Step 1: Understanding the Concept:
This problem deals with the effect of adding a weight to a ship on its mean draft. The change in draft is related to the added weight and the ship's TPC (Tonnes Per Centimetre immersion). However, when the added item is submerged, its own buoyancy must be accounted for. The net weight added to the ship is the weight of the item in air minus the weight of the water it displaces (its buoyancy).
Step 2: Key Formula or Approach:
1. Calculate the total mass added: Two bilge keels, each 40 tonnes.
2. Calculate the volume of the bilge keels: The cross-section is a triangle.
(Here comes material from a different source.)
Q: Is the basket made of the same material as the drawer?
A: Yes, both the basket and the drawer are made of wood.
Volume = (Cross-sectional Area) \(\times\) Length.
3. Calculate the buoyant force of the bilge keels: Buoyancy = (Volume of bilge keels) \(\times\) (density of water).
4. Calculate the net weight added: Net Weight = Total Mass - Buoyancy.
5. Calculate the change in draft: Change in draft (\(\delta T\)) in cm = Net Weight Added (in tonnes) / TPC.
Step 3: Detailed Calculation:
1. Total mass added: \[ \text{Mass}_{added} = 2 \times 40 \text{ tonnes} = 80 \text{ tonnes} \] 2. Volume of one bilge keel:
The cross-section is a triangle with base = 0.5 m and height = 2.0 m.
\[ \text{Area}_{cs} = \frac{1}{2} \times \text{base} \times \text{height} = \frac{1}{2} \times 0.5 \text{ m} \times 2.0 \text{ m} = 0.5 \text{ m}^2 \] The length of each keel is \( L = 30 \) m. \[ \text{Volume}_{onekeel} = \text{Area}_{cs} \times L = 0.5 \text{ m}^2 \times 30 \text{ m} = 15 \text{ m}^3 \] Total volume of two keels: \[ \text{Volume}_{total} = 2 \times 15 \text{ m}^3 = 30 \text{ m}^3 \] 3. Buoyancy of the bilge keels: Density of water \(\rho_w = 1000\) kg/m\(^3\) = 1 tonne/m\(^3\). \[ \text{Buoyancy} = \text{Volume}_{total} \times \rho_w = 30 \text{ m}^3 \times 1 \text{ tonne/m}^3 = 30 \text{ tonnes} \] 4. Net weight added: \[ \text{Net Weight} = \text{Mass}_{added} - \text{Buoyancy} = 80 \text{ tonnes} - 30 \text{ tonnes} = 50 \text{ tonnes} \] 5. Change in draft: Given TPC = 50 tonnes/cm. \[ \delta T \text{ (cm)} = \frac{\text{Net Weight}}{\text{TPC}} = \frac{50 \text{ tonnes}}{50 \text{ tonnes/cm}} = 1 \text{ cm} \] Step 4: Final Answer:
The change in the mean draft is 1 cm.